Demo version (v1.0.1, released 2015-11-25): Improved speed and memory consumption. Supports 4 total precision options. Incorporates the changes of Eigen 3.2.7
Demo version (v1.0.0, released 2015-10-09)
Latest Edition (v 2.4)
- AKSDA.rar : 64-bit Windows (7 or later)
Publications
This software is the AGSDA implementation presented in the following paper:
S. Arestis-Chartampilas, N. Gkalelis, V. Mezaris, "AKSDA-MSVM: a GPU-accelerated multiclass learning framework for multimedia", Proc. ACM Multimedia 2016, Amsterdam, The Netherlands, Oct. 2016.
It is an extension of the earlier method presented in:
S. Arestis-Chartampilas, N. Gkalelis, V. Mezaris, "GPU accelerated generalised subclass discriminant analysis for event and concept detection in video", Proc. ACM Multimedia 2015, Brisbane, Australia, Oct. 2015 [download link]
If you find this software useful in your research work, please cite the above paper(s).
License
Every individual piece of software or source code used to make this trial version has its own license that applies. Look below for more info.
Cuda has its own license (http://docs.nvidia.com/cuda/eula/index.html#nvidia-cuda-toolkit-license-agreement) which you might have already agreed to, by installing their toolkit and drivers in the “dependencies” folder.
Eigen is MPL2 with some features under different licensing (http://eigen.tuxfamily.org/index.php?title=Main_Page#License). Eigen’s license dictates that we clearly provide a way to access their source code. Their source code can be obtained freely in http://eigen.tuxfamily.org/index.php?title=Main_Page .
Libsvm (http://www.csie.ntu.edu.tw/~cjlin/libsvm/COPYRIGHT)
Liblinear (http://www.csie.ntu.edu.tw/~cjlin/liblinear/COPYRIGHT)
Opencv (3-clause BSD License) (http://opencv.org/license.html)
Vlfeat (BSD license) (http://www.vlfeat.org/license.html)
Downloading, copying, installing or using any part of our software implies you have read, understood, and agreed upon, every license presented in this document (each applying to its own product). If the links are inaccessible, we provide a separate folder named “licenses” in aksda.rar containing copies of every one of them.
Our software (AKSDA) is covered by the following license: Copyright (C) 2015 Stavros Arestis-Chartampilas, Nikolaos Gkalelis, Vasileios Mezaris / CERTH-ITI. All Rights Reserved.
The AKSDA software, including the provided executables, source code, documentation and all other materials (excluding third-party software, for which separate licenses apply, as specified above and in the respective web pages), is provided only for academic, non-commercial use. Commercial use is prohibited. For information on non-academic use possibilities, please contact bmezaris@iti.gr.

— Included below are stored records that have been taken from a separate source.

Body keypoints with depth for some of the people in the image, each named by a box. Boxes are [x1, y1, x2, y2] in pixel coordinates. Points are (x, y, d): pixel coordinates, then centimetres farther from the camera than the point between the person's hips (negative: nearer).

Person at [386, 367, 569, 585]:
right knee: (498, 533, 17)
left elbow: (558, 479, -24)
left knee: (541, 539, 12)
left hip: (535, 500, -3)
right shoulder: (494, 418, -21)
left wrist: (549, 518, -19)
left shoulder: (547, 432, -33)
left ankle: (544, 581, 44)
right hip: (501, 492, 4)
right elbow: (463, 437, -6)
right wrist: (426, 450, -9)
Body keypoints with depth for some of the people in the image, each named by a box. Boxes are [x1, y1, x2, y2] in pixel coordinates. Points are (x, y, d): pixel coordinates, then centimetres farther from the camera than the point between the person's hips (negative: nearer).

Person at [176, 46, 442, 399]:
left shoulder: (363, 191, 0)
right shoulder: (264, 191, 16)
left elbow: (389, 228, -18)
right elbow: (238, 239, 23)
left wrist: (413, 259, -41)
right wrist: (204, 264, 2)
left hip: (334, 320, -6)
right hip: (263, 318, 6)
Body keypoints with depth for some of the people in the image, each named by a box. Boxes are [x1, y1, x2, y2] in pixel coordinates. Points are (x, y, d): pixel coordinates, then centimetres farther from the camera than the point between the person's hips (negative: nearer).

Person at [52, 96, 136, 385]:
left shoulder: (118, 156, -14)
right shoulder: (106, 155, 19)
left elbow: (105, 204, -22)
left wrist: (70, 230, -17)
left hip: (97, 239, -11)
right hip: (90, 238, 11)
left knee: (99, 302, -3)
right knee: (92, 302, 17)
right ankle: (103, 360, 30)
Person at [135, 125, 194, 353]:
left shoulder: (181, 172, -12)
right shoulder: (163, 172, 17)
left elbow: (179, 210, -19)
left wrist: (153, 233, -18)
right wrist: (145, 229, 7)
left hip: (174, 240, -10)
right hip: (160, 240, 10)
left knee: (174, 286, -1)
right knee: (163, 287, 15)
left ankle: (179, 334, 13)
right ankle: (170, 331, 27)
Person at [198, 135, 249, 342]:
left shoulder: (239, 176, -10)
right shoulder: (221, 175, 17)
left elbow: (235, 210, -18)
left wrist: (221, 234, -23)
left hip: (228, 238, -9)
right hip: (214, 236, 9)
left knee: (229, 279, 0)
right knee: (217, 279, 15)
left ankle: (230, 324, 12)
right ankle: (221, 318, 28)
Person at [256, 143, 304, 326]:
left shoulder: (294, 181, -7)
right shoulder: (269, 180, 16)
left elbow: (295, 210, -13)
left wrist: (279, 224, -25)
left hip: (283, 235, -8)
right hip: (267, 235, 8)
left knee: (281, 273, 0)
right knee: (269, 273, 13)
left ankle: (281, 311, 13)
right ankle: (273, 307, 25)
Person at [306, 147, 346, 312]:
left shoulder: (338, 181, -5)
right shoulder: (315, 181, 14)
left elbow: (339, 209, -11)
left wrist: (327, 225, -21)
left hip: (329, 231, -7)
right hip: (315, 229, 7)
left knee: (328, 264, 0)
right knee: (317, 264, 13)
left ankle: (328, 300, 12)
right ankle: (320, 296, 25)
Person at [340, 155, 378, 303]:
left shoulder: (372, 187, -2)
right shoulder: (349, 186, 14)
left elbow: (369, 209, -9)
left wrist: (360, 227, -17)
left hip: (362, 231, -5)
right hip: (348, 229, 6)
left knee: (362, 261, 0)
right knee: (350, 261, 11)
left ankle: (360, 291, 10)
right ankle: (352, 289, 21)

This software is provided by the authors "as is" and any express or implied warranties, including, but not limited to, the implied warranties of merchantability and fitness for a particular purpose are disclaimed. In no event shall the authors be liable for any direct, indirect, incidental, special, exemplary, or consequential damages (including, but not limited to, procurement of substitute goods or services; loss of use, data, or profits; or business interruption) however caused and on any theory of liability, whether in contract, strict liability, or tort (including negligence or otherwise) arising in any way out of the use of this software, even if advised of the possibility of such damage. No warranty or representation of any kind is made, given or implied as to the absence of any infringement of any proprietary rights of third parties.
Acknowledgements
This work was supported by the EC under contracts FP7-600826 ForgetIT and H2020-687786 InVID, and by Nvidia Corporation with the donation of a Tesla K40 GPU.